(所供节选):
镜中花,水中月--绫波丽与镜像阶段

镜中花,水中月--绫波丽与镜像阶段








目录
1镜像阶段概述
1.1什么是镜像阶段
1.2为什么是镜像阶段

2 14话文本解读

3 从碇真嗣到绫波丽
3.1童年创伤—NERV本部与Rei
3.2俄狄浦斯情节
3.3 他者焦虑
3.4欲望回避
3.5焦虑转移

4绫波丽的镜像困境
4.1 自宅之镜
4.2源渡之镜
4.3傀儡之镜
4.4教条之镜
4.5使徒之镜

5从绫波丽到碇真嗣
5.1突破镜像迷思
5.2碇真嗣的镜像阶段

6 后记




“绫波丽是无意识的真嗣”——庵野秀明

“无意识是结构的藏身之所” ——列维·施特劳斯

绫波丽是一个笼罩整个NGE的鬼魅,是碇真嗣为了保护自己而在自己外围筑起的一道高墙,是庵野秀明为了保护NGE不可测氛围而进行的加密。她的那些看似不可解呓语使得观众一直以来只能在NGE外部徘徊,无法冲破这个魅影而达到NGE内部对真嗣以及作品本身进行真正意义上的完全的解构。可以说绫波丽就是NGE的障眼法,是个必须要突破的对象。对绫波丽的作用的理解绝对不能停留在“意会”这一层面上,因为对绫波丽的意会恰恰是作者想要达到的效果本身。所以,我们必须从根本上上去发现和理解NGE中关于绫波丽这个人物和相关情节中的种种问题才能冲破这道迷障。

(任务条目):
根据上文关于绫波丽与镜像阶段的文章，回答以下问题：
1. 目录中第4部分的标题是什么？
2. 文中引用的庵野秀明的话是什么？
3. 正文称绫波丽是NGE的什么法？

[已存储数据条目]

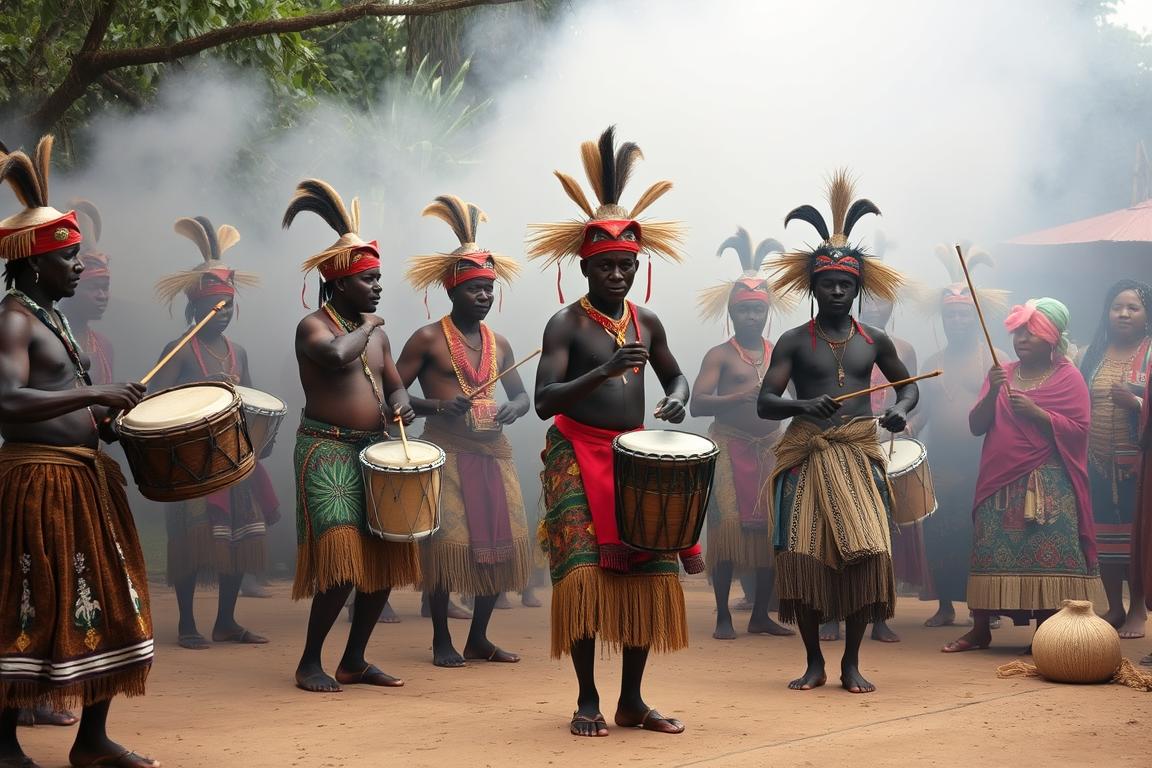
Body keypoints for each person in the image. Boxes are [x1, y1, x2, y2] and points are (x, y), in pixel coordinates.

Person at [529, 127, 704, 737]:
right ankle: (587, 699)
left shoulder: (647, 322)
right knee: (583, 576)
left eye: (626, 265)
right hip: (575, 452)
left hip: (634, 457)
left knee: (647, 579)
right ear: (585, 266)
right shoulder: (566, 324)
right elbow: (543, 401)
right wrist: (603, 371)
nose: (618, 275)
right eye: (606, 266)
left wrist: (677, 399)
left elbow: (676, 377)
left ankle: (632, 700)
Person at [0, 136, 158, 768]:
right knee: (32, 604)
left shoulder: (54, 318)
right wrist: (94, 392)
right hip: (36, 482)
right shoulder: (14, 319)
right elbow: (8, 401)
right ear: (35, 263)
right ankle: (4, 745)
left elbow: (64, 397)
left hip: (84, 479)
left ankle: (91, 741)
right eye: (68, 257)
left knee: (112, 599)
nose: (79, 267)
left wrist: (108, 420)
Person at [757, 170, 915, 694]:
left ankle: (850, 662)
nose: (839, 291)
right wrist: (802, 403)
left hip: (858, 454)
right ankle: (813, 662)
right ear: (814, 286)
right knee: (803, 557)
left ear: (858, 287)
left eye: (847, 284)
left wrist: (900, 411)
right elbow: (766, 403)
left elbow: (908, 390)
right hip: (806, 452)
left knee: (867, 555)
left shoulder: (876, 339)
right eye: (829, 283)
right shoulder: (792, 341)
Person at [283, 178, 420, 693]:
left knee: (384, 557)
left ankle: (354, 660)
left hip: (374, 450)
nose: (378, 287)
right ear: (339, 284)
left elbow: (396, 384)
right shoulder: (313, 326)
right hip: (326, 448)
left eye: (378, 278)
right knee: (342, 558)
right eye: (368, 279)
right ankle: (309, 662)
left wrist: (402, 402)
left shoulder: (378, 335)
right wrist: (367, 326)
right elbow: (338, 355)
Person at [397, 194, 532, 667]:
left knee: (499, 545)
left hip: (494, 453)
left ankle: (479, 638)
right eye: (475, 289)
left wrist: (513, 409)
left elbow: (523, 396)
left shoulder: (501, 343)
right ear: (452, 290)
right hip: (446, 451)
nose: (484, 297)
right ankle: (441, 639)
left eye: (489, 289)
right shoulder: (428, 338)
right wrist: (436, 404)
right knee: (446, 549)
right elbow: (392, 392)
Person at [943, 298, 1106, 653]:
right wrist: (993, 390)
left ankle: (1044, 632)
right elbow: (976, 426)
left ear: (1052, 337)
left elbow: (1080, 430)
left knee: (1046, 554)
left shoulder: (1068, 377)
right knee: (988, 552)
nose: (1022, 339)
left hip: (1049, 483)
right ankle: (980, 629)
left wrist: (1038, 413)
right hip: (998, 479)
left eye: (1031, 333)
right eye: (1018, 333)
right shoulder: (1002, 372)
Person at [148, 216, 277, 650]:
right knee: (192, 541)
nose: (222, 314)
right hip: (190, 462)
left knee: (237, 540)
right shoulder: (179, 349)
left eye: (228, 306)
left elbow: (251, 399)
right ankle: (187, 623)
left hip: (234, 458)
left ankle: (226, 621)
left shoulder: (238, 351)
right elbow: (156, 402)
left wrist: (261, 435)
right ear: (196, 307)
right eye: (214, 307)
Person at [691, 227, 793, 640]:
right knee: (728, 534)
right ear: (733, 313)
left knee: (770, 533)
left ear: (767, 312)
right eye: (745, 310)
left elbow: (799, 397)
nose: (752, 317)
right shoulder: (719, 355)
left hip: (771, 448)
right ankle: (722, 616)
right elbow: (697, 403)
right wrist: (740, 396)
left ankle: (760, 616)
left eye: (758, 310)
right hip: (729, 447)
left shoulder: (780, 352)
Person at [818, 274, 921, 644]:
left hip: (879, 443)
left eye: (884, 302)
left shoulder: (896, 346)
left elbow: (908, 391)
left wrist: (902, 414)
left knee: (880, 530)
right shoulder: (826, 340)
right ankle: (830, 613)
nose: (877, 307)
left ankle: (878, 615)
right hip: (833, 441)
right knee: (831, 528)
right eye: (872, 300)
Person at [917, 244, 1009, 628]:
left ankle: (983, 607)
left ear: (976, 318)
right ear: (942, 319)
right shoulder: (932, 362)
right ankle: (944, 605)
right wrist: (906, 427)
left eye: (963, 314)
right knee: (940, 533)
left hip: (983, 461)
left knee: (981, 533)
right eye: (950, 315)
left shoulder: (995, 358)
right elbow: (923, 411)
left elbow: (1008, 411)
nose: (956, 321)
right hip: (941, 461)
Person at [1077, 280, 1152, 639]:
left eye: (1132, 308)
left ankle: (1137, 608)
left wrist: (1135, 403)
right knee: (1103, 535)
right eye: (1116, 307)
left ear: (1146, 315)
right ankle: (1114, 607)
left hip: (1139, 464)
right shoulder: (1091, 354)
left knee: (1136, 538)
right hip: (1095, 460)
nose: (1123, 314)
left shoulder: (1150, 352)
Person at [61, 200, 113, 385]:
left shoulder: (103, 345)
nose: (102, 296)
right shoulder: (48, 339)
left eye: (105, 288)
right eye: (93, 287)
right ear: (72, 286)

(你的回答):
1. 绫波丽的镜像困境
2. “绫波丽是无意识的真嗣”
3. 障眼法